Amplite® MMP-3 Activity Assay Kit *Green Fluorescence*

Protocol summary

1. Add appropriate controls, or test samples (50 µL)
2. Pre-incubate for 10 - 15 minutes
3. Add MMP-3 Green™ substrate working solution (50 µL)
4. Skip incubation for kinetic reading or incubate 30 to 60 minutes for end point reading
5. Monitor fluorescence intensity at Ex/Em = 490/525 nm

Important notes
Thaw all the kit components at room temperature before starting the experiment. Prepare MMP-3 containing biological samples as desired.

1. MMP-3 Green™ Substrate working solution:
Add 50 μL of MMP-3 Green™ Substrate (Component A) into 5 mL of Assay Buffer (Component C) to make a total volume of 5.05 mL.

2. MMP-3 dilution:
Dilute MMP-3 to an appropriate concentration in Assay Buffer (Component C) if purified MMP-3 is used. Note: MMP-3 needs to be activated before use. Avoid vigorous vortexing of the enzyme.

3. Inhibitors and compounds dilution:
Make an appropriate concentration of known MMP-3 inhibitors and test compounds dilutions as desired if screening MMP-3 inhibitors.

Table 1. Layout of the appropriate controls (as desired) and test samples in a 96-well microplate. SC= Substrate Control, IC= Inhibitor Control, VC=Vehicle Control, TC= Test Compound Control, TS=Test Samples.

Table 2. Reagent composition for each well. Note: Some strongly fluorescent test compounds may result in false-positive results.

1. Prepare MMP-3 containing biological samples as desired.

2. To activate pro-MMP-3, first dilute 1M APMA (Component B) with Assay Buffer (Component C) at 1:500 to get a 2 mM APMA working solution (2X). Note: APMA belongs to organic mercury. Handle with care! Dispose it according to local regulations.
   
   Next, incubate the MMP-3 containing-samples or purified MMP-3 with equal volume of 2 mM APMA working solution (2X) at 37 °C for 24 hours. Activate MMP-3 immediately before the experiment. Note: Keep enzyme-containing samples on ice. Avoid vigorously vortexing the enzyme. Prolonged storage of the activated enzyme will deactivate the enzyme. For enzyme activation, it is preferably activated at higher protein concentration. After activation, you may further dilute the enzyme.

3. Prepare controls and test samples (TS) according to the layout provided in Tables 1 and 2. For a 384-well plate, use 20 µL of reagent per well instead of 50 µL.

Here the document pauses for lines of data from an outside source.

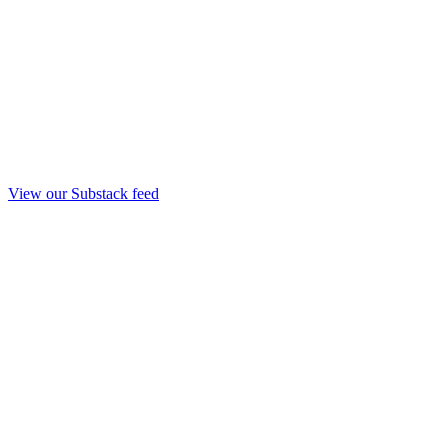
View our Substack feed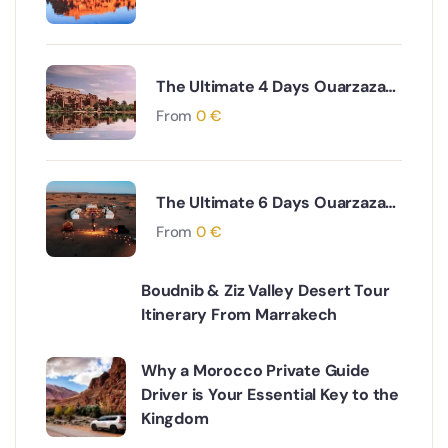
The Ultimate 4 Days Ouarzazate
to Marrakech via Desert & Ait
From
0
€
Ben Haddou Adventure
The Ultimate 6 Days Ouarzazate
to Fes via Desert and Atlas
From
0
€
Mountains Adventure
Boudnib & Ziz Valley Desert Tour
Itinerary From Marrakech
Why a Morocco Private Guide
Driver is Your Essential Key to the
Kingdom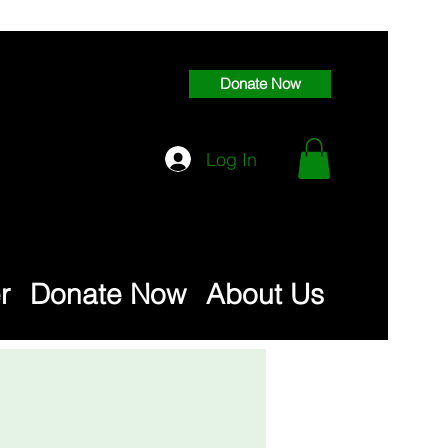
Donate Now
Log In
r
Donate Now
About Us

4. Pre-incubate the plate at a desired temperature for the enzyme reaction (e.g. 25 °C or 37 °C) for 10 - 15 minutes if you are screening MMP-3 inhibitors.
   
   
5. Add 50 µL (96-well) or 20 µL (384-well) of MMP-3 Green™ substrate working solution to the sample and control wells of the assay plate. Mix the reagents well.
   
   
6. Monitor the fluorescence intensity with a fluorescence plate reader at Ex/Em = 490/525 nm.
   
   For kinetic reading: Immediately start measuring fluorescence intensity and continuously record data every 5 minutes for 30 to 60 minutes.
   
   For end-point reading: Incubate the reaction at room temperature for 30 to 60 minutes, kept from light if possible. Mix the reagents well, and then measure the fluorescence intensity.